О своем яснополянском счастье он писал тетке Александре Андреевне: «Помните, я как-то раз вам писал, что люди ошибаются, ожидая какого-то такого счастья, при котором нет ни трудов, ни обманов, ни горя, а все идет ровно и счастливо. Я тогда ошибался. Такое счастье есть, и я в нем живу третий год. И с каждым днем оно ровнее и глубже. И материалы, из которых построено это счастье, самые некрасивые — дети, которые (виноват) мараются и кричат, жена, которая кормит одного, водит другого и каждую минуту упрекает меня, что я не вижу, что они оба на краю гроба, и бумага и чернила, посредством которых я описываю события и чувства людей, которых никогда не было. На днях выйдет первая половина первой части романа «1805 год»».
И в тот же день Лев Николаевич написал Фету о себе, как о прикованном Прометее и плененном Самсоне.
Письмо кончается почти трубным возгласом. Толстой говорит, что он растет большим и будет еще больше: «но что дальше будет — бяда!!! Напишите, что будут говорить в знакомых вам различных местах, и, главное, как на массу. Верно, пройдет незамечено. Я жду этого и желаю. Только б не ругали, а то ругательства расстраивают ход этой длинной сосиски, которая у нас, нелириков, так туго и густо лезет».
Он говорит о романе умышленно небрежно, потому что чувствует себя победителем, и цепи, которые его привязали к Ясной Поляне, кажутся ему теперь золотыми.
«ХОЛСТОМЕР»
Теперь дети, родившиеся в городах, и дети в колхозах и совхозах, только что научившись говорить, знают марки машин: вот это «Волга», а это «Москвич», а это новый грузовик выпуска Минского завода.
Таскают они за собой игрушечные машины, еще не умея говорить.
Но машины не рождаются у них на дворе рядом.
В те времена, когда дети Толстого играли в лошадки, лошади рождались дома, были своими, и их еще лучше знали, чем мы знаем машины.
Лев Николаевич подсчитал, что он на коне в седле просидел около семи лет; в Самарской губернии он собирался вывести новую конскую породу, облагородив степную лошадь.

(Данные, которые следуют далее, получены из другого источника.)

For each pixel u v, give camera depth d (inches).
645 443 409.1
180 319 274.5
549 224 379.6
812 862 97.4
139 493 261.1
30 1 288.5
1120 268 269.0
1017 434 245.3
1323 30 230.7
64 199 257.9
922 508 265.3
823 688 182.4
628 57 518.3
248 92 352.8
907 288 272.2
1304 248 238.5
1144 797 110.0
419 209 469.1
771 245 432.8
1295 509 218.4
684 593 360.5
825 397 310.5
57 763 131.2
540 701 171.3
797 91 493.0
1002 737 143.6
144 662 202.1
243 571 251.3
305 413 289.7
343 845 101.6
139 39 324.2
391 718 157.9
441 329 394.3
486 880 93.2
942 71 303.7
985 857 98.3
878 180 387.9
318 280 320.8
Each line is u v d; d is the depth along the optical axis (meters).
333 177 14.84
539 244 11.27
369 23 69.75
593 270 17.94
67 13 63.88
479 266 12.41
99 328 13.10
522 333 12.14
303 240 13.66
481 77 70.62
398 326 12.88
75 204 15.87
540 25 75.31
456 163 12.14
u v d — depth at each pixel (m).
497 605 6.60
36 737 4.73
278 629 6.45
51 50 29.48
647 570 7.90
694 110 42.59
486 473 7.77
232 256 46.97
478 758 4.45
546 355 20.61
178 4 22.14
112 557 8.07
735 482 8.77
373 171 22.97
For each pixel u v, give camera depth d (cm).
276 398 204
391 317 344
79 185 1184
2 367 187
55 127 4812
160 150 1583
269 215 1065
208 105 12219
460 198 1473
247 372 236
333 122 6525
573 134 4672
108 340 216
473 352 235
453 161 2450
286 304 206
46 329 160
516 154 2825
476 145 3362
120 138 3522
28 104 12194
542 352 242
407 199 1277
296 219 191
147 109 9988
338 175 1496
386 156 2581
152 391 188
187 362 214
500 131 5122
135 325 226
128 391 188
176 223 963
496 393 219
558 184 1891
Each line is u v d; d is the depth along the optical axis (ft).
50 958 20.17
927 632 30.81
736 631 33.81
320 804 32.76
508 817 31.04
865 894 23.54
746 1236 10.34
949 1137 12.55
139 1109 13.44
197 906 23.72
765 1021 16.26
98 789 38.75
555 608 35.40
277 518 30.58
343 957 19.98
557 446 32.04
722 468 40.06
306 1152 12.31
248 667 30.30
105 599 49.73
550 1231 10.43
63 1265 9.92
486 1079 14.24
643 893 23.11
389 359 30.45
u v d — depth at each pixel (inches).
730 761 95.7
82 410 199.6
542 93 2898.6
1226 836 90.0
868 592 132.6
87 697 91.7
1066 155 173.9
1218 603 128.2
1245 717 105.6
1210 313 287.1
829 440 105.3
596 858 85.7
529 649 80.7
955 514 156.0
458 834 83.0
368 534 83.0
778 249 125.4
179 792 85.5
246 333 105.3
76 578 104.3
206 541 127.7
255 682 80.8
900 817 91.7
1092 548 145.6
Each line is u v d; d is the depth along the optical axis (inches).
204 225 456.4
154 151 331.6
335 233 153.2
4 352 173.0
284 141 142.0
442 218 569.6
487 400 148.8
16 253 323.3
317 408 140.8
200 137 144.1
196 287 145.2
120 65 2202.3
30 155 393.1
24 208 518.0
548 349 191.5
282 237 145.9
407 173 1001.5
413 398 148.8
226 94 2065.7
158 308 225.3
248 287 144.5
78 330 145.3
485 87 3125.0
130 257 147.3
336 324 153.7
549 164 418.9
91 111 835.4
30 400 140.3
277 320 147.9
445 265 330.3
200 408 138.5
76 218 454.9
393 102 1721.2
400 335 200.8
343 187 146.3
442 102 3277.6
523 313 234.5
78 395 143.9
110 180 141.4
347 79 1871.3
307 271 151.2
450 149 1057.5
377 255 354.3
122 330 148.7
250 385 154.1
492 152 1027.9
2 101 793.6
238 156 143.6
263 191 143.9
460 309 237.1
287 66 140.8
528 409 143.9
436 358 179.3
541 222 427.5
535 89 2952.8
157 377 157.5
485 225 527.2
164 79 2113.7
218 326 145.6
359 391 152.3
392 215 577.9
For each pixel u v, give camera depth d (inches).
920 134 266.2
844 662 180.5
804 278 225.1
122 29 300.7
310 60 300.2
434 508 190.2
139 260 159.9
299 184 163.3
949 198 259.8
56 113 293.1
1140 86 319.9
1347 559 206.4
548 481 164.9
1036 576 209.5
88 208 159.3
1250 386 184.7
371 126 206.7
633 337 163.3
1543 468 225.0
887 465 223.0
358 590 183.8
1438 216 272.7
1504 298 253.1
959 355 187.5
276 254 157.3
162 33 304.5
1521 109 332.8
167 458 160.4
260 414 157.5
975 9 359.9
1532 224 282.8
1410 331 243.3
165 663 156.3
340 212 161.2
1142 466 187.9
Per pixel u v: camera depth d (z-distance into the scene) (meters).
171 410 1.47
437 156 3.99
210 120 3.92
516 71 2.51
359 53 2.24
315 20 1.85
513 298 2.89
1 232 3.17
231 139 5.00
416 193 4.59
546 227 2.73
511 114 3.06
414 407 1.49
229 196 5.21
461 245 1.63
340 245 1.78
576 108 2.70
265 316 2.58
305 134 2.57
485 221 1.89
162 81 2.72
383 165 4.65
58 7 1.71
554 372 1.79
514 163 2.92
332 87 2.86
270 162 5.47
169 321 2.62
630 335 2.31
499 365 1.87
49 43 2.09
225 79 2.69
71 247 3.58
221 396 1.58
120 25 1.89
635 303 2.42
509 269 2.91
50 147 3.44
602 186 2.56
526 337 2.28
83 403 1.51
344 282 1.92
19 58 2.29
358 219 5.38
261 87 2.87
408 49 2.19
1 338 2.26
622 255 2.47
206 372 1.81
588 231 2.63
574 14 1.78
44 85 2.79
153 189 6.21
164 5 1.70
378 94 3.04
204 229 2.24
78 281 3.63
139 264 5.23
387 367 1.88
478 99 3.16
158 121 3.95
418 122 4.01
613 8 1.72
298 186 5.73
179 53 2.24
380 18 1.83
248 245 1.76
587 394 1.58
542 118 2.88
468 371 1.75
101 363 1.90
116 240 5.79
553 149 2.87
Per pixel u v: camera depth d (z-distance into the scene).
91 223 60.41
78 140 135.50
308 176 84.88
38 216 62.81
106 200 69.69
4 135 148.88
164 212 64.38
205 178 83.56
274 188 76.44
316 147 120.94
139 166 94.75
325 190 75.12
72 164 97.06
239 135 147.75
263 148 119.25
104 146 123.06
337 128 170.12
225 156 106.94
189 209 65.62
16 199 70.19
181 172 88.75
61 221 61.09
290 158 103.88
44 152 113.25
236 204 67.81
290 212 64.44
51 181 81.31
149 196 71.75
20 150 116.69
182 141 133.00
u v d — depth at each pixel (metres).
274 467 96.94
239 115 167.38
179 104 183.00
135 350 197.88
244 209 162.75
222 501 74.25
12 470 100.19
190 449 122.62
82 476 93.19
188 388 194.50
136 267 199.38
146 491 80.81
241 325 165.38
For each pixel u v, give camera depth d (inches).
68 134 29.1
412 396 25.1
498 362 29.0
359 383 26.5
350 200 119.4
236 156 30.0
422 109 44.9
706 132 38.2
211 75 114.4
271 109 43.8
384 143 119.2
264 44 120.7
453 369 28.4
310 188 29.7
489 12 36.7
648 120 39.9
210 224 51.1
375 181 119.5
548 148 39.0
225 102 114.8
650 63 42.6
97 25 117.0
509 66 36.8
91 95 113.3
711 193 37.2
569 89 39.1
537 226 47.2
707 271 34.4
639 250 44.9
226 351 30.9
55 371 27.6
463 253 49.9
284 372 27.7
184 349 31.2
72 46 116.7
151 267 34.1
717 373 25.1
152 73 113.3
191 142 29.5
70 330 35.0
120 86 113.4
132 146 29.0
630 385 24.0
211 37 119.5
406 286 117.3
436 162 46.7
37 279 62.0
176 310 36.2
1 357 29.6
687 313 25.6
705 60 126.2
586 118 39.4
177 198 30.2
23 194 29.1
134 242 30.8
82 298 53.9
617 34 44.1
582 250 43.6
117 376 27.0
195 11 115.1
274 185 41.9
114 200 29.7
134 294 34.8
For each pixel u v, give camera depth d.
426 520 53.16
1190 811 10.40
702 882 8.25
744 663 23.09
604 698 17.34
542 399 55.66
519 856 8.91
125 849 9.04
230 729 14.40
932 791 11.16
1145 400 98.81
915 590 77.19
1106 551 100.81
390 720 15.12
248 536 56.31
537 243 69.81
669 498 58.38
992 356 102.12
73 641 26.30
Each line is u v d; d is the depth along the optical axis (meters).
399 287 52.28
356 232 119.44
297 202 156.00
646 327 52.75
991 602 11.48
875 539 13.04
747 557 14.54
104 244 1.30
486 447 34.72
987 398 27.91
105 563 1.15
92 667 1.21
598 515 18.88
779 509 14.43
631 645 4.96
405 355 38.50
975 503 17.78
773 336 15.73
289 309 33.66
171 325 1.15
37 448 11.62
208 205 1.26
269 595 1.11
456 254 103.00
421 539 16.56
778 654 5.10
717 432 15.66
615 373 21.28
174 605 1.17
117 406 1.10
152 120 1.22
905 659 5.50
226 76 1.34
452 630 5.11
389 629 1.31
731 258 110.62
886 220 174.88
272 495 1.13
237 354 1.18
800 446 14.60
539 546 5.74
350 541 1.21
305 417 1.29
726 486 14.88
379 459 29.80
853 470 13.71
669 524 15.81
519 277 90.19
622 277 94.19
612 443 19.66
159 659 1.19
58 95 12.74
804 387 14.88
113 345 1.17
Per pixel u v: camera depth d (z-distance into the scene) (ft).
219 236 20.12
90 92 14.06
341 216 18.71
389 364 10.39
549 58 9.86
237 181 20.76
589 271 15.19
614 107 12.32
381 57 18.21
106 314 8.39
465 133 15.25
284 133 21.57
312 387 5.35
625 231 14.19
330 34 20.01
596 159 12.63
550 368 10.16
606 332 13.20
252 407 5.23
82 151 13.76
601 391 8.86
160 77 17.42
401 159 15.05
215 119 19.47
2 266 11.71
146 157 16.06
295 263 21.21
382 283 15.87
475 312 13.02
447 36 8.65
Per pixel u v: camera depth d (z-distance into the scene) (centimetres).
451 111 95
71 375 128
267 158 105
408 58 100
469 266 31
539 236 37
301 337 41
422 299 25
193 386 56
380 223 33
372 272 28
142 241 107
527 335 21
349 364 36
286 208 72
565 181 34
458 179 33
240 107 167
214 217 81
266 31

Толстовские братья в письмах хвастались, что вот они уже упали с лошади: падение с лошади было признаком возмужания.
Сколько смотрел Лев Николаевич на коней во время долгих поездок на Кавказ, с Кавказа, в бесчисленных поездках в Москву!
Лошадь, телега, звон сбруи ему были знакомы так, как сейчас машина знакома тому человеку, который не только ездит на машине, но сам много раз разбирал и собирал мотор.
Это даже не надо доказывать, но надо напомнить, что все сравнения жизни человека с жизнью лошади для Толстого привычны. Говоря о своих обязанностях в работе, в письме к А. А. Толстой Лев Николаевич называет их своими хомутами. Литература тоже хомут. Работа в школе — хомут. Жениться он не собирается, потому что это было бы «пятым хомутом». Поэтому не надо считать тему «Холстомер» — книжной темой.
Лошади бегали тогда не только по книжным страницам, их показывали не только на арене цирка; были они не только натурой для парадных исторических памятников.
Б. М. Эйхенбаум в книге «Лев Толстой» подобрал много материала о значении конской темы в шестидесятых годах. Разбору первоначальной истории создания «Холстомера» в книге посвящена целая глава, занимающая двадцать три страницы. Начинается история создания темы с записи в толстовском дневнике после окончания «Двух гусар». 31 мая 1856 года Толстой отмечает в своем дневнике: «Хочется писать историю лошади». Дальше у Эйхенбаума идет анализ: «Замысел этот возник у Толстого, вероятно, под влиянием знакомства с А. А. Стаховичем, владельцем большого конного завода в Орловской губернии и основателем Петербургского бегового общества».
М. А. Стахович, брат А. А. Стаховича, был писателем и собирался написать рассказ о знаменитом орловском рысаке, пробежавшем двести сажен в тридцать секунд в начале 1800-х годов в Москве. Этот конь родился пегим, а пегая масть не была «рубашкой» орловской породы. Они должны были быть серыми в яблоках. Поэтому лошадь была выхолощена — она портила породу, несмотря на свой замечательный бег.